What is required: Every line in the listing below from the one with "Flexible Leave Policies" through the one with "monochrome outfit. A" is to be reproduced exactly, both ends included; leave out the rest.

Data for review:
————————

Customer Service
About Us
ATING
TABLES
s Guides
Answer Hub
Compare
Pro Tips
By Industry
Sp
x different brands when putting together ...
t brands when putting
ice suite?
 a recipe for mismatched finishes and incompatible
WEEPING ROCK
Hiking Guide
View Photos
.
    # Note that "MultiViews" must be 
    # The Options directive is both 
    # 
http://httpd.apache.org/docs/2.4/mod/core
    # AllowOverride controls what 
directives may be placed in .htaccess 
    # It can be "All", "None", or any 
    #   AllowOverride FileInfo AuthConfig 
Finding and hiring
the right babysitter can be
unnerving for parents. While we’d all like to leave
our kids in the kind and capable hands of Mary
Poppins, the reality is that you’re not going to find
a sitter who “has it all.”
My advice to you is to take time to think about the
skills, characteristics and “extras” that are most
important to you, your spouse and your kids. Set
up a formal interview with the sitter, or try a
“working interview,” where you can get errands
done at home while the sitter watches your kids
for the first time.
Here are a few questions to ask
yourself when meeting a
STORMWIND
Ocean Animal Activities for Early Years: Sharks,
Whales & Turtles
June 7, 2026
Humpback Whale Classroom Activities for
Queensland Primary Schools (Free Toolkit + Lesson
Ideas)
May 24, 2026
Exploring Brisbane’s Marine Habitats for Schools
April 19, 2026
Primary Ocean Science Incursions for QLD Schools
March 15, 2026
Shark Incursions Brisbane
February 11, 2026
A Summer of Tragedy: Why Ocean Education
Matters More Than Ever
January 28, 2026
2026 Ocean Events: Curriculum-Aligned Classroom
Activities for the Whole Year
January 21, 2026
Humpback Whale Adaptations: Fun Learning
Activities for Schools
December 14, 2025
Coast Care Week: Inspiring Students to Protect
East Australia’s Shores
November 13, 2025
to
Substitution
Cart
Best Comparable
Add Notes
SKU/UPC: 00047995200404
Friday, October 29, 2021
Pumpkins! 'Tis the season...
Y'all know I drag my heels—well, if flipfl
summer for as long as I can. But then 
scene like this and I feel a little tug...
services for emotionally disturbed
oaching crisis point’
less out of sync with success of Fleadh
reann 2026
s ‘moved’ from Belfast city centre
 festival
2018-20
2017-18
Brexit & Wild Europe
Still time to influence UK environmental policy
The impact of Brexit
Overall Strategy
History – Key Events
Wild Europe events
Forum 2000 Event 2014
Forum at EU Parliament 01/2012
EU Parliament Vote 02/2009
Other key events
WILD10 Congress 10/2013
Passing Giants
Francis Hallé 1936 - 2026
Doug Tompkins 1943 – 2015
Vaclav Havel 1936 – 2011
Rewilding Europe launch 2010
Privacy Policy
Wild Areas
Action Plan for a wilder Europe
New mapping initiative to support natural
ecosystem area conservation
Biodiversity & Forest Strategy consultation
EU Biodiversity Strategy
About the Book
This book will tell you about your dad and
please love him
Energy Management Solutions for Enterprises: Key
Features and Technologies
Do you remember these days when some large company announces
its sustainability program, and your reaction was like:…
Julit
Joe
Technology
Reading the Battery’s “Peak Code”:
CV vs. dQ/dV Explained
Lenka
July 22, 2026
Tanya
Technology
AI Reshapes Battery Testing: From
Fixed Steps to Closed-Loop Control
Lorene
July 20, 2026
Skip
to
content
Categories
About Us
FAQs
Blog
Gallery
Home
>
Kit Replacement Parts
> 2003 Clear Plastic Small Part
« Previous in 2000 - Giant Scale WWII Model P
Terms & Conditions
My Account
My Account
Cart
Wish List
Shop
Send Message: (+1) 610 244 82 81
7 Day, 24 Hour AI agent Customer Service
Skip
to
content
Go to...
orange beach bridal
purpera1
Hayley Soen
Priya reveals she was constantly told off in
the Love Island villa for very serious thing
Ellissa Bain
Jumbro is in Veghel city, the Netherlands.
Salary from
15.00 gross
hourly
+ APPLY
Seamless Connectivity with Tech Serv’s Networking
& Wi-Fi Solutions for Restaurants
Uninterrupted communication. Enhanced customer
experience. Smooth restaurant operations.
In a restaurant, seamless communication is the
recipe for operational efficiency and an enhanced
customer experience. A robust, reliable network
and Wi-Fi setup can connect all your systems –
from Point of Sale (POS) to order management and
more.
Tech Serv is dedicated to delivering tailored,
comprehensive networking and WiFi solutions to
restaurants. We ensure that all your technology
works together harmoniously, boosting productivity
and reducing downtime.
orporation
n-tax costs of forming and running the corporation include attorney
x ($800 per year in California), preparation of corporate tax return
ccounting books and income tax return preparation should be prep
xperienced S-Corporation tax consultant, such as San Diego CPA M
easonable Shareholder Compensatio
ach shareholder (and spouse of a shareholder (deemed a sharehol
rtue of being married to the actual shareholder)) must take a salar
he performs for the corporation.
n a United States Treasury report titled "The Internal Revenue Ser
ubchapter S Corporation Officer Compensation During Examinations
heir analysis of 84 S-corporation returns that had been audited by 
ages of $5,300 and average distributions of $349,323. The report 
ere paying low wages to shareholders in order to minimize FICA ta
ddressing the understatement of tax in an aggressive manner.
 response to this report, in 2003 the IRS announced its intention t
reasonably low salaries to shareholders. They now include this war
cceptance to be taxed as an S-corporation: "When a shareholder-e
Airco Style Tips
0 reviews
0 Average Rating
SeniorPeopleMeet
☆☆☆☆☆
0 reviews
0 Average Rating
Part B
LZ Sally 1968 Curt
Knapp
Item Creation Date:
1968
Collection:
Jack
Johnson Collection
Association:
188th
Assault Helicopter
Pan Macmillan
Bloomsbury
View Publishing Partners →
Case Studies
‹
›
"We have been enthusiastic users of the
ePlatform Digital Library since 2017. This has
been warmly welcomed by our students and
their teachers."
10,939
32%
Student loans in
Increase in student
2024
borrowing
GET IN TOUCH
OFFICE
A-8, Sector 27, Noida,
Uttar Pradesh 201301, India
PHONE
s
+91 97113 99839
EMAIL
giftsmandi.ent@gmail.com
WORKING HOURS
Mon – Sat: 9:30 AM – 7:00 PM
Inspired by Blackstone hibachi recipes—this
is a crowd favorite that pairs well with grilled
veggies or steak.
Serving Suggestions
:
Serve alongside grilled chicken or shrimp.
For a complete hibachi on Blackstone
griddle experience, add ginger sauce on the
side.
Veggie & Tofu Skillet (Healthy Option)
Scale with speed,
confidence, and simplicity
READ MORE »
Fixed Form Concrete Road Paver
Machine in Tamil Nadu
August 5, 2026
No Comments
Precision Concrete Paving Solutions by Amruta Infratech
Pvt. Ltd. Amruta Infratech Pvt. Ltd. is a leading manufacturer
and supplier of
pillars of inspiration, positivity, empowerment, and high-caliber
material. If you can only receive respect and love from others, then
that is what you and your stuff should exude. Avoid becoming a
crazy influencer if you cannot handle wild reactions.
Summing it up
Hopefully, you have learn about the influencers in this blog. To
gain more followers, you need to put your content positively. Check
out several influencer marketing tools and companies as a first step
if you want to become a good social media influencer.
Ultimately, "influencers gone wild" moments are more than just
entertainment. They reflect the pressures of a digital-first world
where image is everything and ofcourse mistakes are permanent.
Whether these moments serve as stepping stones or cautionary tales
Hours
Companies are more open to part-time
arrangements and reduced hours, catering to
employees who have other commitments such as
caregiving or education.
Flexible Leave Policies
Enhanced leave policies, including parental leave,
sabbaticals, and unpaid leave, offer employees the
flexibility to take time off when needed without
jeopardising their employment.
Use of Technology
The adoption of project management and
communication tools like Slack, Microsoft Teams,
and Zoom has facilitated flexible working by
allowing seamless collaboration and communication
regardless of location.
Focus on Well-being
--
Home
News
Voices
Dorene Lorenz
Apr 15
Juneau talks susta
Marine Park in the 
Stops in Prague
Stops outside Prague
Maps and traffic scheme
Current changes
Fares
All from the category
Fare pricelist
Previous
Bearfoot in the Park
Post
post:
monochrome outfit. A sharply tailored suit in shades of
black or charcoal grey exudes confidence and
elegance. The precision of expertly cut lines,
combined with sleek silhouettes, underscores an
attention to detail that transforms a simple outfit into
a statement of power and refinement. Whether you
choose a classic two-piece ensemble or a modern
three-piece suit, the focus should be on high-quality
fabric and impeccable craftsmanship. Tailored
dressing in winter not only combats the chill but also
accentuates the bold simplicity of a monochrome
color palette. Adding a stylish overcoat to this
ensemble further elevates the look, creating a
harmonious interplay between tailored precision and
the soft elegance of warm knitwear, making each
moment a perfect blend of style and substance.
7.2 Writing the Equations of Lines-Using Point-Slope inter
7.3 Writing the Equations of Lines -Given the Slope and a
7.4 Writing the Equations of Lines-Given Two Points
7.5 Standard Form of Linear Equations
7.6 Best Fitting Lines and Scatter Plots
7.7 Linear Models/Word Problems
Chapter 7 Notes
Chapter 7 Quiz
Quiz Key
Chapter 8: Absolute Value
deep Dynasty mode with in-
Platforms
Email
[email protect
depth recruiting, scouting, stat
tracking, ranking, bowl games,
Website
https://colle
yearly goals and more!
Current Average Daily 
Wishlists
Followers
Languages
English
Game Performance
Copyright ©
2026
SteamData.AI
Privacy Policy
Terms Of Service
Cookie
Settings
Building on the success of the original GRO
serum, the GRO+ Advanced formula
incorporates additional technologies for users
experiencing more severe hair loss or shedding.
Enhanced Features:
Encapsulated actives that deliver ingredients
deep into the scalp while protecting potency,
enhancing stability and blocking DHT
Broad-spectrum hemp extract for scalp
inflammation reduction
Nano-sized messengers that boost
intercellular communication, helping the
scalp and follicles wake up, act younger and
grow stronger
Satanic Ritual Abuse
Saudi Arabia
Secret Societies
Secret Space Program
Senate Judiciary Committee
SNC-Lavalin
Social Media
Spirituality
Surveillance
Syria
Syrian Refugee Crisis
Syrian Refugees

————————

Response below:
Flexible Leave Policies
Enhanced leave policies, including parental leave,
sabbaticals, and unpaid leave, offer employees the
flexibility to take time off when needed without
jeopardising their employment.
Use of Technology
The adoption of project management and
communication tools like Slack, Microsoft Teams,
and Zoom has facilitated flexible working by
allowing seamless collaboration and communication
regardless of location.
Focus on Well-being
--
Home
News
Voices
Dorene Lorenz
Apr 15
Juneau talks susta
Marine Park in the 
Stops in Prague
Stops outside Prague
Maps and traffic scheme
Current changes
Fares
All from the category
Fare pricelist
Previous
Bearfoot in the Park
Post
post:
monochrome outfit. A sharply tailored suit in shades of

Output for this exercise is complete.